Last week, Utah Attorney General Mark Shurtleff announced a $51.5 million settlement with Ford Motor Company.
The agreement resolves a suit alleging that company made false claims regarding the safety of Ford Explorers and the replacement tires for the sports utility vehicles, indicated the attorney general's office.
The agreement calls for $30 million from the settlement to mount a nationwide consumer education campaign about SUV safety.
Utah and 52 jurisdictions taking part in the settlement will receive individual payments of $300,000. The remainder will be cover the costs of the investigation.
"The attorney general's office has a responsibility to protect consumers," said Jeff Buckner, who represented Utah in the settlement. "One way we can do that is to stop companies from sending out deceptive advertising."
The investigation alleged that Ford violated state laws against unfair and deceptive acts, including:
Advertising that the Explorer had "car-like" steering and handling.

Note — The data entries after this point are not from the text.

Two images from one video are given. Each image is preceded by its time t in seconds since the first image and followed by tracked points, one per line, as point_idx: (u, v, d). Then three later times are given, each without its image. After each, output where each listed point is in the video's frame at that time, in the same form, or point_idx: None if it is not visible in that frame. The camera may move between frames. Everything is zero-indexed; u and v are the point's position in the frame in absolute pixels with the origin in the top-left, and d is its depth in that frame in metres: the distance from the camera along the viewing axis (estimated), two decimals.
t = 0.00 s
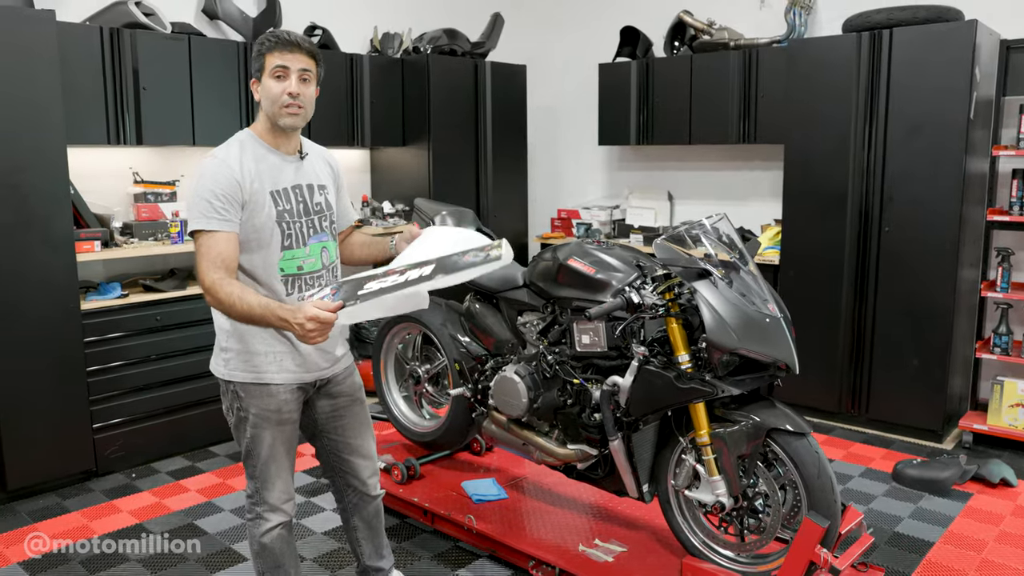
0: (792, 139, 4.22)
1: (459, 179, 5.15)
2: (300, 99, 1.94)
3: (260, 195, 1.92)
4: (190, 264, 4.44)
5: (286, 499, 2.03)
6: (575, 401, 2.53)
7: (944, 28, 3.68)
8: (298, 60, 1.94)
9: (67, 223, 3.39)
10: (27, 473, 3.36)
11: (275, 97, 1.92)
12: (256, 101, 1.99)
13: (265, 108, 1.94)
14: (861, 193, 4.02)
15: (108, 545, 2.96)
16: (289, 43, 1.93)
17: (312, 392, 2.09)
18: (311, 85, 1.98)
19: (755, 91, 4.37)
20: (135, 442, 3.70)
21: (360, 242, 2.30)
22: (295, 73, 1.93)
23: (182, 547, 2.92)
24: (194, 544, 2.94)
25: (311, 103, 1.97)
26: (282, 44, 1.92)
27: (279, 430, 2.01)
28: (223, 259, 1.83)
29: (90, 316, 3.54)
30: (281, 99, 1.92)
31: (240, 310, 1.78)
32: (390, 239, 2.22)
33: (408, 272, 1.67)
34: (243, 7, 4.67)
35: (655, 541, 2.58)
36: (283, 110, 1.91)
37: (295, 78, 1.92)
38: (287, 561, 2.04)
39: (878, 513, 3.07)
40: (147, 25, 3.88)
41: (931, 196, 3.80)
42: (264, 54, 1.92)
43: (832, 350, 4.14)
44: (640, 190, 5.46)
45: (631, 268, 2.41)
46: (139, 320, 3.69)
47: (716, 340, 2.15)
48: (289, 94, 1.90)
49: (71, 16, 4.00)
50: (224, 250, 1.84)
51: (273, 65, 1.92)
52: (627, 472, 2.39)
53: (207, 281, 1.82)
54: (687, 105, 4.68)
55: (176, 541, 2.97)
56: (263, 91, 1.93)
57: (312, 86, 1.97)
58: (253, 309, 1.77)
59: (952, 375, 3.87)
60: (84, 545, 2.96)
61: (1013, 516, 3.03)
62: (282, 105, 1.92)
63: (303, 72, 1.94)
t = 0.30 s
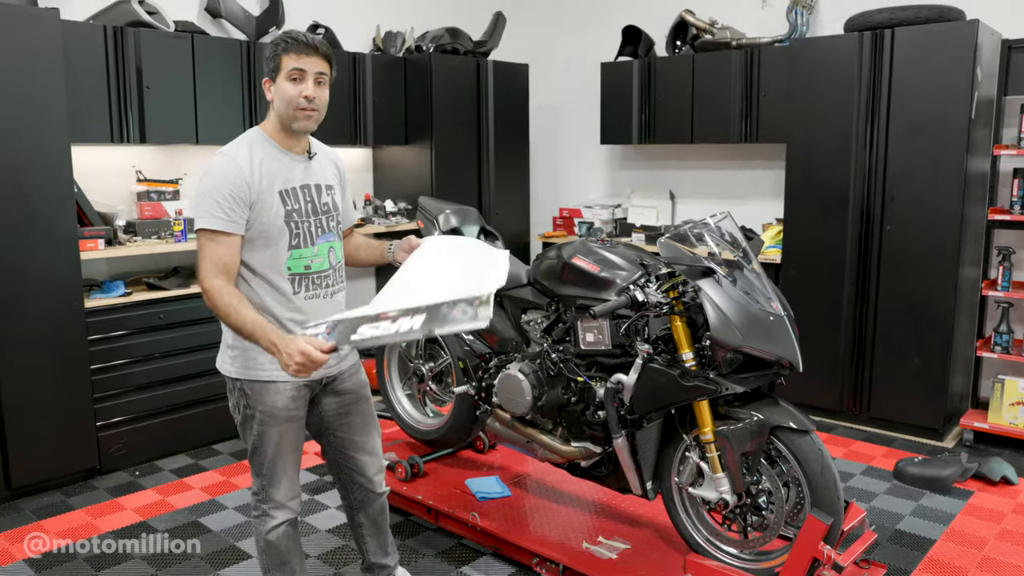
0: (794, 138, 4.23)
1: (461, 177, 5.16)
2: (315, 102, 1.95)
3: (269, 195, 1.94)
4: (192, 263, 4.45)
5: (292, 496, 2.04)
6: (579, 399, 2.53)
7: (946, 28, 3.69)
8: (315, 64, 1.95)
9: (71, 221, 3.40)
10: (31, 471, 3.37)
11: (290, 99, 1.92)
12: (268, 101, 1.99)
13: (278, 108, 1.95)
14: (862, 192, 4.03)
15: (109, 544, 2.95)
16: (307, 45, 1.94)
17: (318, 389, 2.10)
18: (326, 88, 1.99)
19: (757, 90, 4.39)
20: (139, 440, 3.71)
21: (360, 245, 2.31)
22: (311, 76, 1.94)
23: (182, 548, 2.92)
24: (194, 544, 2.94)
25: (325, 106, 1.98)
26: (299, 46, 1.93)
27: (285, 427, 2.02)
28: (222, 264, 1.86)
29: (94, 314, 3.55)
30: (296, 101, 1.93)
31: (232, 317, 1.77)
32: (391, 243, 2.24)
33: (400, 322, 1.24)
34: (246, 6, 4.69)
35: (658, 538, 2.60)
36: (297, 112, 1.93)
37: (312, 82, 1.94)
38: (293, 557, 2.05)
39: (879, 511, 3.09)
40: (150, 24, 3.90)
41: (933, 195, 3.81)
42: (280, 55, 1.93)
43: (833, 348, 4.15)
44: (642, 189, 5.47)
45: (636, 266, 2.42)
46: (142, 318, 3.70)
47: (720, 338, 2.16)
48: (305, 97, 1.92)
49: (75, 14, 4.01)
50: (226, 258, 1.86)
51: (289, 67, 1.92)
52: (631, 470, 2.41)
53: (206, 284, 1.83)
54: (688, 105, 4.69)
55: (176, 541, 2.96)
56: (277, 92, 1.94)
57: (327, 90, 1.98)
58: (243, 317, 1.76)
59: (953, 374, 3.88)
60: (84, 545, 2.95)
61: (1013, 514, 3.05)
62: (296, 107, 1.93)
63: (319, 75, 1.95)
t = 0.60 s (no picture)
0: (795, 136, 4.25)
1: (463, 176, 5.18)
2: (321, 99, 1.95)
3: (274, 194, 1.96)
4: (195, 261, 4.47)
5: (297, 492, 2.06)
6: (581, 396, 2.55)
7: (946, 27, 3.70)
8: (320, 59, 1.95)
9: (74, 220, 3.42)
10: (36, 468, 3.39)
11: (296, 96, 1.93)
12: (275, 99, 2.00)
13: (285, 106, 1.96)
14: (862, 190, 4.05)
15: (109, 544, 2.95)
16: (310, 41, 1.94)
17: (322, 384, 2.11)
18: (332, 84, 2.00)
19: (758, 89, 4.40)
20: (142, 438, 3.73)
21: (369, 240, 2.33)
22: (317, 72, 1.94)
23: (182, 547, 2.91)
24: (194, 545, 2.93)
25: (332, 102, 1.99)
26: (304, 43, 1.93)
27: (291, 423, 2.04)
28: (218, 260, 1.87)
29: (97, 312, 3.57)
30: (303, 98, 1.94)
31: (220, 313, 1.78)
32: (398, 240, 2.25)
33: (407, 387, 1.45)
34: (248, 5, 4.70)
35: (660, 534, 2.62)
36: (304, 110, 1.94)
37: (317, 77, 1.94)
38: (299, 552, 2.07)
39: (879, 507, 3.11)
40: (153, 22, 3.91)
41: (933, 194, 3.82)
42: (285, 52, 1.93)
43: (833, 345, 4.17)
44: (643, 187, 5.49)
45: (638, 264, 2.44)
46: (145, 316, 3.71)
47: (722, 336, 2.18)
48: (311, 93, 1.92)
49: (77, 12, 4.03)
50: (223, 254, 1.88)
51: (294, 64, 1.93)
52: (633, 467, 2.43)
53: (202, 279, 1.84)
54: (689, 104, 4.70)
55: (177, 541, 2.96)
56: (284, 90, 1.94)
57: (333, 85, 1.99)
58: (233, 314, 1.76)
59: (952, 372, 3.90)
60: (85, 544, 2.95)
61: (1011, 510, 3.07)
62: (303, 104, 1.94)
63: (324, 71, 1.96)
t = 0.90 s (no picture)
0: (794, 134, 4.26)
1: (464, 173, 5.19)
2: (334, 95, 1.98)
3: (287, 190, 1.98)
4: (196, 259, 4.49)
5: (307, 485, 2.08)
6: (584, 392, 2.56)
7: (944, 26, 3.72)
8: (333, 56, 1.98)
9: (76, 217, 3.43)
10: (39, 465, 3.41)
11: (309, 93, 1.96)
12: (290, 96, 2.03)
13: (299, 103, 1.99)
14: (861, 188, 4.06)
15: (108, 545, 2.93)
16: (323, 39, 1.98)
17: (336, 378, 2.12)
18: (345, 80, 2.02)
19: (757, 88, 4.42)
20: (144, 435, 3.75)
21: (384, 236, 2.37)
22: (330, 69, 1.97)
23: (182, 547, 2.90)
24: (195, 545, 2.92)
25: (346, 98, 2.01)
26: (316, 41, 1.97)
27: (303, 416, 2.06)
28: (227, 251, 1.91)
29: (100, 309, 3.58)
30: (315, 94, 1.97)
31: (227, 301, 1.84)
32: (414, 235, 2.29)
33: (435, 391, 1.78)
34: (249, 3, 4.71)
35: (662, 529, 2.63)
36: (317, 105, 1.96)
37: (330, 74, 1.97)
38: (305, 545, 2.09)
39: (878, 502, 3.13)
40: (154, 20, 3.93)
41: (932, 192, 3.84)
42: (299, 49, 1.97)
43: (832, 343, 4.19)
44: (643, 185, 5.51)
45: (640, 261, 2.47)
46: (147, 314, 3.73)
47: (723, 332, 2.20)
48: (323, 90, 1.95)
49: (79, 9, 4.04)
50: (231, 244, 1.91)
51: (308, 62, 1.96)
52: (634, 461, 2.45)
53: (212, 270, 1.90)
54: (689, 102, 4.72)
55: (176, 541, 2.95)
56: (297, 87, 1.98)
57: (346, 81, 2.01)
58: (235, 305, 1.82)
59: (950, 368, 3.93)
60: (84, 545, 2.94)
61: (1008, 505, 3.09)
62: (316, 100, 1.97)
63: (337, 67, 1.99)
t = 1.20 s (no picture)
0: (792, 131, 4.28)
1: (463, 170, 5.21)
2: (372, 94, 2.00)
3: (318, 182, 2.00)
4: (196, 256, 4.50)
5: (325, 477, 2.11)
6: (585, 386, 2.58)
7: (941, 24, 3.74)
8: (374, 55, 2.00)
9: (77, 214, 3.44)
10: (40, 461, 3.42)
11: (348, 89, 1.98)
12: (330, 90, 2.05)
13: (338, 99, 2.01)
14: (859, 185, 4.09)
15: (108, 545, 2.91)
16: (366, 37, 1.99)
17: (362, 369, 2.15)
18: (384, 80, 2.04)
19: (756, 85, 4.43)
20: (146, 431, 3.77)
21: (414, 236, 2.39)
22: (370, 67, 1.99)
23: (181, 548, 2.88)
24: (194, 545, 2.89)
25: (383, 98, 2.03)
26: (359, 38, 1.99)
27: (325, 405, 2.09)
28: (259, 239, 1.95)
29: (100, 306, 3.60)
30: (354, 91, 1.98)
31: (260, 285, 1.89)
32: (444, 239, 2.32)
33: (460, 396, 1.90)
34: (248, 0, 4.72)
35: (662, 523, 2.66)
36: (354, 103, 1.98)
37: (369, 73, 1.99)
38: (315, 540, 2.12)
39: (876, 496, 3.16)
40: (154, 16, 3.93)
41: (929, 189, 3.87)
42: (341, 45, 1.99)
43: (830, 339, 4.22)
44: (642, 182, 5.52)
45: (640, 257, 2.47)
46: (147, 310, 3.74)
47: (724, 327, 2.22)
48: (363, 88, 1.97)
49: (78, 6, 4.04)
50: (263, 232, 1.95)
51: (349, 58, 1.98)
52: (635, 456, 2.46)
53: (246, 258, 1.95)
54: (688, 99, 4.73)
55: (176, 541, 2.92)
56: (337, 82, 2.00)
57: (385, 81, 2.03)
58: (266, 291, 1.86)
59: (947, 364, 3.95)
60: (84, 545, 2.92)
61: (1004, 498, 3.12)
62: (355, 98, 1.98)
63: (377, 67, 2.00)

The vehicle is a truck and has a higher risk of rollover.
Exaggerating the Explorer's capability to carry cargo and passengers. For some models with popular options, the vehicle would exceed capacity by simply having a person in each seat.

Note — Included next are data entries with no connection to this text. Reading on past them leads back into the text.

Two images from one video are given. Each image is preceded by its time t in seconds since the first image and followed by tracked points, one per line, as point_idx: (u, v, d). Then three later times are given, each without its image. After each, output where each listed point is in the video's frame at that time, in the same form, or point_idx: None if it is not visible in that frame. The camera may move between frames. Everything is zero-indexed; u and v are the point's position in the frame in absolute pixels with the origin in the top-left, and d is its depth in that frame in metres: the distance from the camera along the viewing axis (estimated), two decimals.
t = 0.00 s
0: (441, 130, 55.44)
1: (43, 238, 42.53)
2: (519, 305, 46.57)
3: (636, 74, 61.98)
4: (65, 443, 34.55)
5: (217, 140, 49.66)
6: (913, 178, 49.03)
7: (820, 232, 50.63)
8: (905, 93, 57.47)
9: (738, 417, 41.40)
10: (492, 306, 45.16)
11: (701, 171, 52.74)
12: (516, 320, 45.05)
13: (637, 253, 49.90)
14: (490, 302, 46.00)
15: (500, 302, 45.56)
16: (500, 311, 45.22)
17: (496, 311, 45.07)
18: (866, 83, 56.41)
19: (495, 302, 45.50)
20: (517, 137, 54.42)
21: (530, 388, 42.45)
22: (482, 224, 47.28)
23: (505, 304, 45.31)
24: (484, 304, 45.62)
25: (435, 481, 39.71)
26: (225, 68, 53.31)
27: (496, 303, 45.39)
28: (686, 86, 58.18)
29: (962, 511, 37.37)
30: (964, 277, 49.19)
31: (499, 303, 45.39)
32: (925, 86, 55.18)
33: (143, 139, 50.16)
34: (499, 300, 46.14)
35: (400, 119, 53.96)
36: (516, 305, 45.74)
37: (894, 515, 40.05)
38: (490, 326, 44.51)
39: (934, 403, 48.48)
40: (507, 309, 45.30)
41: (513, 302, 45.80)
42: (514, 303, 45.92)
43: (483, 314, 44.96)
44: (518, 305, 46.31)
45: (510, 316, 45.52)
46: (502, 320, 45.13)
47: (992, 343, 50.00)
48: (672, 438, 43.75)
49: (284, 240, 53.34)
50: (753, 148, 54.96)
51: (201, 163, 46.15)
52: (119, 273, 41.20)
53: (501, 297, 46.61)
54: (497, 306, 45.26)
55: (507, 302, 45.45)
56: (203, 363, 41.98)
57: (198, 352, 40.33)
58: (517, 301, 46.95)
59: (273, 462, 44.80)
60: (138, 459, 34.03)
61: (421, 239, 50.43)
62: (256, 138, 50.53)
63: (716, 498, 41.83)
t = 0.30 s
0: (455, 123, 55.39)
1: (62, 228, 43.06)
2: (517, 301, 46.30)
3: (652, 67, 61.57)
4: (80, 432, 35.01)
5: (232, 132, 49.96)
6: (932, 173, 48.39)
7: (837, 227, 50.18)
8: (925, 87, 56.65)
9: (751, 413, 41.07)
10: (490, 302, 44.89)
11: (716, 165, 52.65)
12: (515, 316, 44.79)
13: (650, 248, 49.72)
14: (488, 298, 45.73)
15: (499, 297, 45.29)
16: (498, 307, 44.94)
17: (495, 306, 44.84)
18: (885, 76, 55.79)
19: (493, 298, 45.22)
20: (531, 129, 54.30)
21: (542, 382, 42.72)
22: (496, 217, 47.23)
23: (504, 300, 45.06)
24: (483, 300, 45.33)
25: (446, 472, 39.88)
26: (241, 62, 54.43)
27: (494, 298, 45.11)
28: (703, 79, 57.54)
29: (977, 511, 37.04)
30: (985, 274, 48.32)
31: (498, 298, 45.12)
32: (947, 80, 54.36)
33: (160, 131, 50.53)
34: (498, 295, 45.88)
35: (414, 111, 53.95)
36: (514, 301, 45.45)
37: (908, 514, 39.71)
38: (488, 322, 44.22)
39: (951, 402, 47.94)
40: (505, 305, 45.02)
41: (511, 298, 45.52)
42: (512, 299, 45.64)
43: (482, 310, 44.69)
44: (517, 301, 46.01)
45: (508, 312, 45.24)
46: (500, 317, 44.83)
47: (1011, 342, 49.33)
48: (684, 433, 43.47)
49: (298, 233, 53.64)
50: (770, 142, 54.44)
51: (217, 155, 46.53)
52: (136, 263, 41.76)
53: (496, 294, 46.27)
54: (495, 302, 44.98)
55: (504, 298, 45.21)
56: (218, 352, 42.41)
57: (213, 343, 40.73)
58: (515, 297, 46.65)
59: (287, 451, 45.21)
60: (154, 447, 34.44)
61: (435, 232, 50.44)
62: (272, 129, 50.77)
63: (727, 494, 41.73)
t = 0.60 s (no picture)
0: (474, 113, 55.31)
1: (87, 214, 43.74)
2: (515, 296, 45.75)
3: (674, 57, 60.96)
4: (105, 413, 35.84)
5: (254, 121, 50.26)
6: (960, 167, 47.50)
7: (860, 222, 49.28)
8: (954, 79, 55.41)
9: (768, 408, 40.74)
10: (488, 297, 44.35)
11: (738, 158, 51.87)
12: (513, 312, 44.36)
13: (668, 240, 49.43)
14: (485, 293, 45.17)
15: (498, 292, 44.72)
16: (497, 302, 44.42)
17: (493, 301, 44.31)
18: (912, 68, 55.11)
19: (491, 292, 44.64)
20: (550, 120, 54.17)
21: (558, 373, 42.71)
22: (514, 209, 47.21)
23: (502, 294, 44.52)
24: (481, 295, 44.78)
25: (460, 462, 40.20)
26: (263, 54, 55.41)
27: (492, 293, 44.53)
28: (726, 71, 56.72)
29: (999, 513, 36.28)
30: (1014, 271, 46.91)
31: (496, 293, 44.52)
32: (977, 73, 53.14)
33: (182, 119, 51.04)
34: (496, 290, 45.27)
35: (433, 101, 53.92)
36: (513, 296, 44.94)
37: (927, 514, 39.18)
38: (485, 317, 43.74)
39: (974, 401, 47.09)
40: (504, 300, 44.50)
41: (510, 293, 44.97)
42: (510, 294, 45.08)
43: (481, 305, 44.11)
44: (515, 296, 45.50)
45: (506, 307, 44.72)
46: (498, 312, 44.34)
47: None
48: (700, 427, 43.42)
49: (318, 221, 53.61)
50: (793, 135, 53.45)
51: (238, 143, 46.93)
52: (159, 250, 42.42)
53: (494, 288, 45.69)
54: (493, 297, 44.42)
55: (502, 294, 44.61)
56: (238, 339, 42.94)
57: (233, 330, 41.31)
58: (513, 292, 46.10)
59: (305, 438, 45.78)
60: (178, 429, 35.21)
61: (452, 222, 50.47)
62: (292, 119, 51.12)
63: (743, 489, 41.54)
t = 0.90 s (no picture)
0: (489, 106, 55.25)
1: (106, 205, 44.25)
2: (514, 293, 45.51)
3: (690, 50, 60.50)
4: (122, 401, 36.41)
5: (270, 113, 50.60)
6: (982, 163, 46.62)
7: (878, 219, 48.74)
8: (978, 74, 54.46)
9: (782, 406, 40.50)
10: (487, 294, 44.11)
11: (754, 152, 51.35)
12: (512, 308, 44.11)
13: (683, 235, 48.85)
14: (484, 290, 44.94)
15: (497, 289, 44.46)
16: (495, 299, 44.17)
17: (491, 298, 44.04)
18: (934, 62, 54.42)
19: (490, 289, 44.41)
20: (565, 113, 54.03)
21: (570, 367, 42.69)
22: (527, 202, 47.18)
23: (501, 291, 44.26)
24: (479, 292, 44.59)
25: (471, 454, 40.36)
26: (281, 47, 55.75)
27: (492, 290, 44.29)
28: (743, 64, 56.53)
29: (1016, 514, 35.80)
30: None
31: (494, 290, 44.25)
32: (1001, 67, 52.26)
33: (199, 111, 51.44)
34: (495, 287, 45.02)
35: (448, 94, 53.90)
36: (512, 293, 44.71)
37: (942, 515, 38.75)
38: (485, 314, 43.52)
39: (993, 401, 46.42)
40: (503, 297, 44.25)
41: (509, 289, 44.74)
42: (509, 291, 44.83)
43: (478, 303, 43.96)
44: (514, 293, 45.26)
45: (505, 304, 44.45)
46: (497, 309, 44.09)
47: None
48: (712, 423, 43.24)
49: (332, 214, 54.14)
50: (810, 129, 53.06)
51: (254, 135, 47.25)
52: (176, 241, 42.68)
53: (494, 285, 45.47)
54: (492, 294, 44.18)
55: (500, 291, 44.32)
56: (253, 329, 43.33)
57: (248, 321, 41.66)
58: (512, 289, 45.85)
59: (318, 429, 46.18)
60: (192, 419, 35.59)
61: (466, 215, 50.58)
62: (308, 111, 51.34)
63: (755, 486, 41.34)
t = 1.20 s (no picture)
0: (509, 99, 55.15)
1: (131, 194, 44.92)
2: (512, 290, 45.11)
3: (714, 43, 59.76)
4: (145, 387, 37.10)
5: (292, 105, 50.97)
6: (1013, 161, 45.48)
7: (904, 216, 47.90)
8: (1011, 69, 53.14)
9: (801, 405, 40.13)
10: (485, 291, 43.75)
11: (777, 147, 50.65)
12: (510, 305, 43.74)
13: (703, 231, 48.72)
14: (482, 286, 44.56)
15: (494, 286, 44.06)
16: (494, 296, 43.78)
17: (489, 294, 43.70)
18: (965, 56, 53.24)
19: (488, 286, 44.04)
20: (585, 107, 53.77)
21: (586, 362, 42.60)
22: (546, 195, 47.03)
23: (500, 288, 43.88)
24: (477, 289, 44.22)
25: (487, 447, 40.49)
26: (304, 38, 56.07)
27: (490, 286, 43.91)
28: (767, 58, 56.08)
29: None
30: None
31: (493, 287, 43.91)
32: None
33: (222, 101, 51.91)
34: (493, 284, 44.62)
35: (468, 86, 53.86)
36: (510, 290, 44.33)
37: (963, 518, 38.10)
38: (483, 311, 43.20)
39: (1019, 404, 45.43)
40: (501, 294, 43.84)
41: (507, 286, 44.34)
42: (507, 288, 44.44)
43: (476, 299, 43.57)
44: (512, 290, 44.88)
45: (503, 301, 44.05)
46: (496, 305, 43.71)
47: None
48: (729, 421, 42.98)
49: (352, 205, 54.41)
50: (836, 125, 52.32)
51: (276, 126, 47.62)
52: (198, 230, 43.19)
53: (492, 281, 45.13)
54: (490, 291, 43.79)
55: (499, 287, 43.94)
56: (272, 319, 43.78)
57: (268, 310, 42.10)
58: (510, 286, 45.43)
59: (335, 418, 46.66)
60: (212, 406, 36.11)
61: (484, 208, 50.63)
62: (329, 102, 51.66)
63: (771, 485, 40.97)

Advertising aftermarket tires as the same as the original tires. The aftermarket tires had different specifications, standards and compounds.
Failing to disclose the safety risks associated with Explorers equipped with Firestone ATX and Wilderness AT tires. Ford knew or should have known about the risk as early as 1993.
Ford denies any wrongdoing and the company has agreed to abide by all state and federal laws governing SUV safety, according to the attorney general's office. The car manufacturer has already spent $2 billion to replace tires in the United States.
"I would like to congratulate the Ford Motor Company for agreeing to resolve these claims without expensive litigation. This settlement shows that Ford has a real commitment to educating the public about SUV safety," commented Shurtleff.
The joint settlement came a year after a $51.5 million nationwide settlement negotiated with Bridgestone/Firestone for selling and advertising tires with high rates of tread separation.